My conclusion is that Christians who are seeking to correlate Scripture and science must be a ‘bigger tent’ than either the anti-scientific religionists or the anti-religious scientists. Even though in this paper I argue for the importance of belief in a literal Adam and Eve, I have shown here that there are several ways to hold that and still believe in God using EBP [evolutionary biological processes].29

When Derek Kidner concluded his account of human origins, he said that his view was an “exploratory suggestion…only tentative, and it is a personal view. It invites correction and a better synthesis.”30 That is the right attitude for all of us working in this area.

[28]. Kidner p.31.

[29]. Denis Alexander (Creation or Evolution: Do We Have to Choose? (Monarch Books, Oxford, UK, 2008) speaks of several ‘models’ by which we can relate the teaching of Genesis 2-3 with evolutionary biology. ‘Model A’ sees Genesis 2-3 as parabolic about every individual human being. (i.e. we all sin.) ‘Model B’ sees Genesis 2-3 as a figurative account of something that actually happened to a group of early human beings. ‘Model C’ sees Adam and Eve as real historical figures, but fully accepts the fact that human life came from EBP. ‘Models D’ is old earth creationism, and ‘Model E’ is young earth creationism. (See chapters 10 and 12.) Even though Alexander lists these five, I’m not sure this exhausts the possibilities. The proposal by Derek Kidner doesn’t really fit into any of Alexander’s categories.

[30]. Kidner, p.30.

That is the right attitude for all of us working in this area.

These are important words on the context of this subject matter, and for Evangelicals, while certain doctrines do divide, while we should openly debate this issue, it should be in the context of the Gospel, and not outside this nexus… and I say these things as someone who has been reared and is more comfortable in the context of the following words by the Doctor, Logic on Fire, D. Martyn Lloyd-Jones, which were sourced from… HERE

“We accept the biblical teaching with regard to creation and do not base our position upon theories of evolution, whichever particular theory people may choose to advocate…. Now someone may ask, “Why do you care about this? Is this essential to your doctrine of salvation?….”

If we say that we believe the Bible to be the Word of God, we must say that about the whole of the Bible, and when the Bible presents itself to us as history, we must accept it as history.

I would contend that the early chapters of Genesis, the first three chapters of Genesis, are given to us as history”

D. Martyn Lloyd-Jones, What is an Evangelical? (Edinburgh: Banner of Truth, 1993), 74-75.

What say you?

TO READ THE WHOLE ARTICLE… GO HERE!

Until Next Time

I am Jonny King

Postscript: John Piper’s recent comments and perspective that intersects with the context of this issue is helpful.  Here is what he says…

Do you accept “old earth” and evolution?

If by “accept” you mean, “Are there people on our counsel of elders who hold to the old earth theory?” then, Yes.

If by “accept” you mean, “Is that my view?” here is what I said the other day when the church staff was talking about this.

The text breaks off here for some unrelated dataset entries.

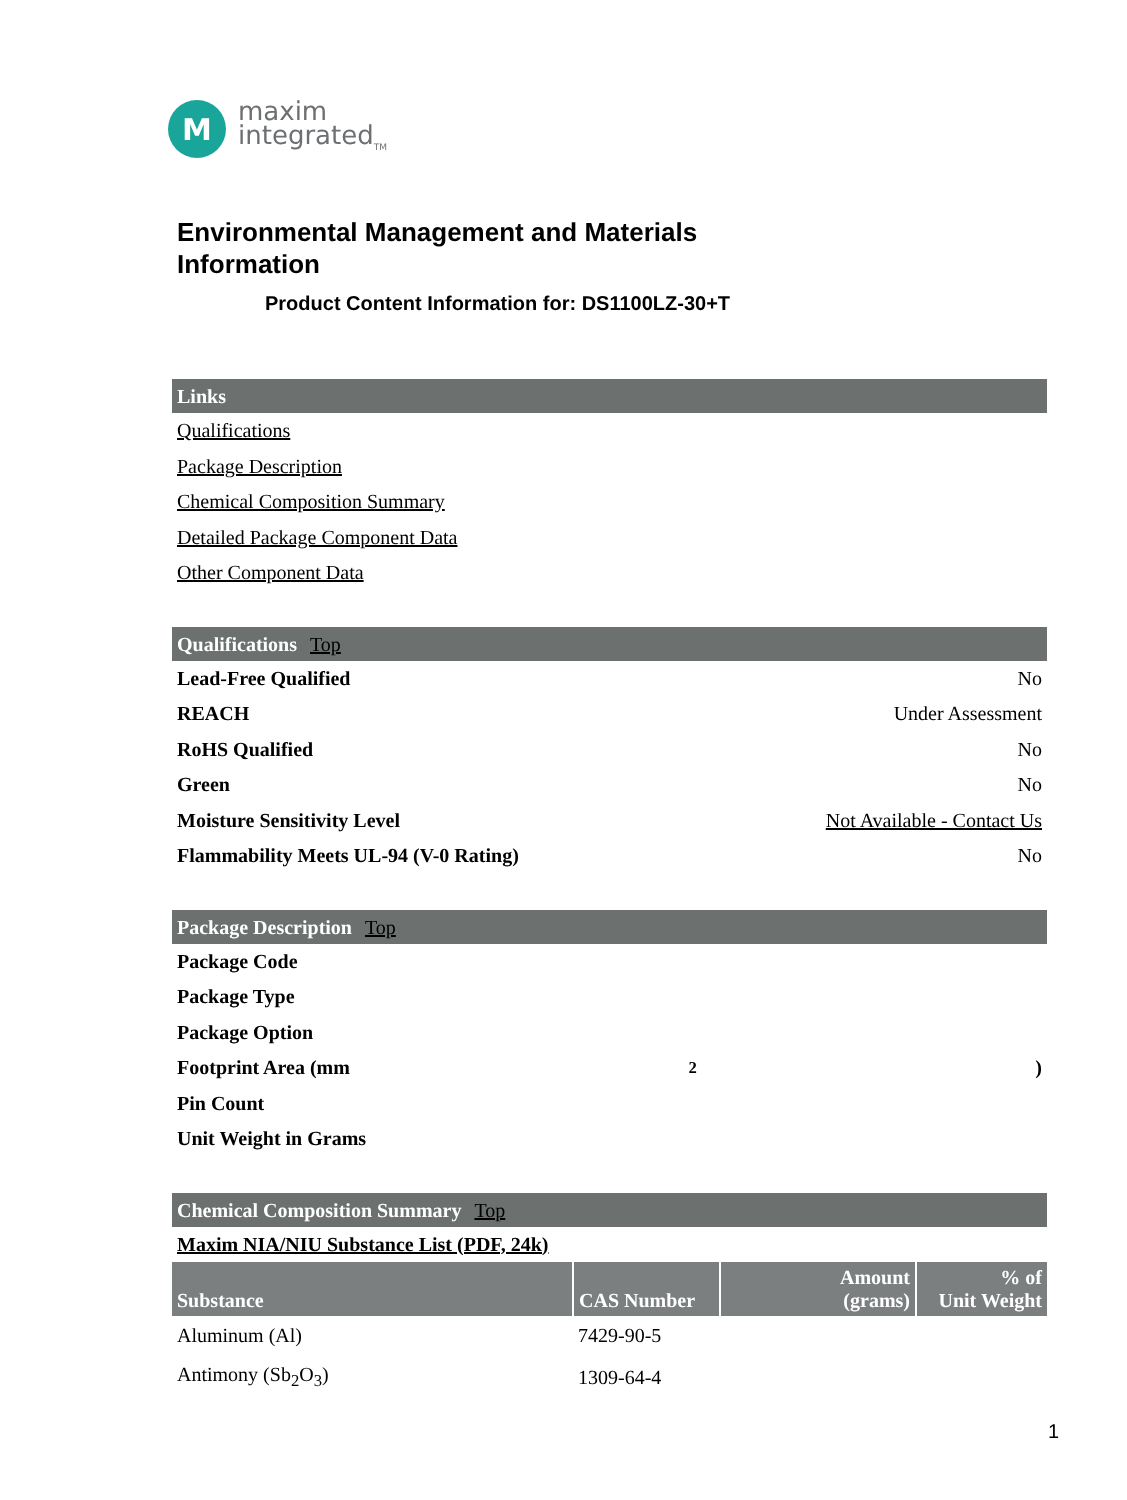M
maxim
integrated<sub>TM</sub>
Environmental Management and Materials
Information
Product Content Information for: DS1100LZ-30+T
Links
Qualifications
Package Description
Chemical Composition Summary
Detailed Package Component Data
Other Component Data
Qualifications Top
Lead-Free Qualified No
REACH Under Assessment
RoHS Qualified No
Green No
Moisture Sensitivity Level Not Available - Contact Us
Flammability Meets UL-94 (V-0 Rating) No
Package Description Top
Package Code
Package Type
Package Option
Footprint Area (mm<sup>2</sup>)
Pin Count
Unit Weight in Grams
Chemical Composition Summary Top
Maxim NIA/NIU Substance List (PDF, 24k)
| Substance | CAS Number | Amount (grams) | % of Unit Weight |
| --- | --- | --- | --- |
| Aluminum (Al) | 7429-90-5 | | |
| Antimony (Sb<sub>2</sub>O<sub>3</sub>) | 1309-64-4 | | |
1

We spent about an hour, talking about how we as a church should orient ourselves in the conversation about old earth and young earth, and I said that there seem to be two viable, biblical views for me. (This is going to offend a lot of people.)

One is young earth, because it seems to me that the natural reading of Genesis 1 is 24-hour days, not Day-Age.

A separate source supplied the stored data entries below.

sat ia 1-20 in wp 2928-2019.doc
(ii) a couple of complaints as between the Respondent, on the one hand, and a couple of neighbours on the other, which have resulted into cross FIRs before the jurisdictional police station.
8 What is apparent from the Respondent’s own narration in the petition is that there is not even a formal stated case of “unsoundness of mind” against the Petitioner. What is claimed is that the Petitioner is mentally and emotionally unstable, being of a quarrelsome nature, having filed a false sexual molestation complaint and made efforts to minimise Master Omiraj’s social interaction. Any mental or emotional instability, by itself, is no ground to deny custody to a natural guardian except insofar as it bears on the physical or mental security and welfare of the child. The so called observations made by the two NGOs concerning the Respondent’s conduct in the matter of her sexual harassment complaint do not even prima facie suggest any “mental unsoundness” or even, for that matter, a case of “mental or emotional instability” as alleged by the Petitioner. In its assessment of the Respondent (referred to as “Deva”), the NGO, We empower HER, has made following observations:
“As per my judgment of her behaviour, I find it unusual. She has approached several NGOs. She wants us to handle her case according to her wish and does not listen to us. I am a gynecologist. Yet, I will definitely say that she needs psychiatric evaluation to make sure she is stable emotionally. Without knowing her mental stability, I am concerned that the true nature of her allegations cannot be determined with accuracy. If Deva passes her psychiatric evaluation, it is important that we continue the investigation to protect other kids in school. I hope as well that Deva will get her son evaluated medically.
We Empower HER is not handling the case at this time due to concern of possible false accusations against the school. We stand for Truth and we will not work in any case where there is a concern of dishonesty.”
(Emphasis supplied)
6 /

And two, the view that John Sailhamer wrote in Genesis Unbound or in his other books, which says that all of creation happened in verses 1 and 2. It may be as old as 4 trillion years, as far as he is concerned, and what was happening in Genesis 1 each day was not the bringing into being of the earth and its various forms, but rather the ordering, managing and structuring of things. This allows for 24 hour days but also allows for an old earth.

I lean that way. I don’t believe in evolution as the way that Adam came to be a human.